It's time to get a faster, cleaner anaconda

Published 6/6/2019 7:53:51 AM
Filed under Machine Learning

Why I downloaded massive anaconda binaries in the past is beyond me to be honest. I like to use virtual environments, so almost none of the stuff in the base anaconda installation is ever used. Time to change things around and get a leaner, faster anaconda installation.

In this post, I'll show you how you can switch your computer to using miniconda and how I use virtual environments in my projects to keep a clean workspace.

Getting miniconda

Let's start by getting miniconda installed. Miniconda is a Anaconda variant that contains a minimal set of tools to get started with Python on Anaconda. Unlike the full blown Anaconda distribution it doesn't contain packages like scipy, scikit-learn and pandas. You have to install those manually.

The benefit of Miniconda is that it is only 58MB on Windows. That's a lot less then the 500MB installer that you have to download for Anaconda.

You can download the miniconda installer from the anaconda website. Once downloaded, follow the instructions to install it on your machine.

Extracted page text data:
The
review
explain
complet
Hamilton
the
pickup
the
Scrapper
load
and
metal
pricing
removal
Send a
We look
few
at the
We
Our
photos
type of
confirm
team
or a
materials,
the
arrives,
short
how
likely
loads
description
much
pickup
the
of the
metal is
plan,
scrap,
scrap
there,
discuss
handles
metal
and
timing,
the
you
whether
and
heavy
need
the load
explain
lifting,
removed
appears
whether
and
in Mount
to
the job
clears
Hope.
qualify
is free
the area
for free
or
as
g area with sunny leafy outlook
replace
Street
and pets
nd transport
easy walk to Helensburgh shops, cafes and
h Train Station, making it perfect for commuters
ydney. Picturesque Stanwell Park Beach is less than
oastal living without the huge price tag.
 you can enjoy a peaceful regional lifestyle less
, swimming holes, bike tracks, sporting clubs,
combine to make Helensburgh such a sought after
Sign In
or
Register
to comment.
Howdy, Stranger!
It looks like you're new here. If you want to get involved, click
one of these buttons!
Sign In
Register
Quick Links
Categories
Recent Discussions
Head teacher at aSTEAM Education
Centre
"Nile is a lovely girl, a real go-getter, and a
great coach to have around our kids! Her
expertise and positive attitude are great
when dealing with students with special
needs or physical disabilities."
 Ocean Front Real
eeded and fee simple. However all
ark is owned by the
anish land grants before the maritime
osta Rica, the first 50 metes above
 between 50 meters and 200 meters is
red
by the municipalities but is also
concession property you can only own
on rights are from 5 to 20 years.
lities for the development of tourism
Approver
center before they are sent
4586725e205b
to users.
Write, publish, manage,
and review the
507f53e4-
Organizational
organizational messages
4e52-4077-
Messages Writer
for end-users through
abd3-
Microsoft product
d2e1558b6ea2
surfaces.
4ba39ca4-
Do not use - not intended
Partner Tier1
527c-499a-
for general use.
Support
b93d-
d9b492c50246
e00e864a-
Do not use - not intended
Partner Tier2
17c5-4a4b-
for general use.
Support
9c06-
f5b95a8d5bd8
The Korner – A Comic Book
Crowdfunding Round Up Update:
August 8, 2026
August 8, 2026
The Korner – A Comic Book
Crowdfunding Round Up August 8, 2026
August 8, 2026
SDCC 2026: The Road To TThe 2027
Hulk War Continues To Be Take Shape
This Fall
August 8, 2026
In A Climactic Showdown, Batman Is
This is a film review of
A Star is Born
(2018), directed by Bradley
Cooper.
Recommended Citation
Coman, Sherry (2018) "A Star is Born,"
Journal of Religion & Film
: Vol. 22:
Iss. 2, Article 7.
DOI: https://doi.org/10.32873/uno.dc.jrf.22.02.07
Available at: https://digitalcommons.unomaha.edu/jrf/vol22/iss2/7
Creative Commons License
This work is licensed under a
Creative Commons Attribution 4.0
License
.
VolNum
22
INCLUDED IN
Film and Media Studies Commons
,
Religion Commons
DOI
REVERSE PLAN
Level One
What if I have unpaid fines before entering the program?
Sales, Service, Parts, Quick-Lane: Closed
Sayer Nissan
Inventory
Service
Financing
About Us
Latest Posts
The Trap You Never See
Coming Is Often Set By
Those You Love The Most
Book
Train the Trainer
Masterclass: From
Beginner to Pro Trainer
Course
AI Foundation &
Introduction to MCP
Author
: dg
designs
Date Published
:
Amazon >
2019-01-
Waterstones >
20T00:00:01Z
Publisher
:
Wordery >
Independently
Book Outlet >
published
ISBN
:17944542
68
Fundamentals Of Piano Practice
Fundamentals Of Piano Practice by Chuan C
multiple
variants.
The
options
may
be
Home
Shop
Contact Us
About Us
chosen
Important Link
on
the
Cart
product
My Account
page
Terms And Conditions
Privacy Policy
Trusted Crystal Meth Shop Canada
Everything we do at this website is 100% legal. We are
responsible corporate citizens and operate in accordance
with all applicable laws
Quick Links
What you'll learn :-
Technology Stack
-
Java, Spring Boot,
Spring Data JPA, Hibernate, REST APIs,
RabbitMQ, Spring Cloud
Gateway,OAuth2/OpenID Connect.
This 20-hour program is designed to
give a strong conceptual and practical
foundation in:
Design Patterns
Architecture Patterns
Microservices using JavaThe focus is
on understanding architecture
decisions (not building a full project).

- _Activities_:
a: From the miniconda post, reproduce everything from "Why I downloaded" down to "download for Anaconda.".
b: Which packages does the miniconda post name as included in the full Anaconda distribution but missing from Miniconda?

- _Responses by task_:
a:
Why I downloaded massive anaconda binaries in the past is beyond me to be honest. I like to use virtual environments, so almost none of the stuff in the base anaconda installation is ever used. Time to change things around and get a leaner, faster anaconda installation.

In this post, I'll show you how you can switch your computer to using miniconda and how I use virtual environments in my projects to keep a clean workspace.

Getting miniconda

Let's start by getting miniconda installed. Miniconda is a Anaconda variant that contains a minimal set of tools to get started with Python on Anaconda. Unlike the full blown Anaconda distribution it doesn't contain packages like scipy, scikit-learn and pandas. You have to install those manually.

The benefit of Miniconda is that it is only 58MB on Windows. That's a lot less then the 500MB installer that you have to download for Anaconda.

b: scipy, scikit-learn, pandas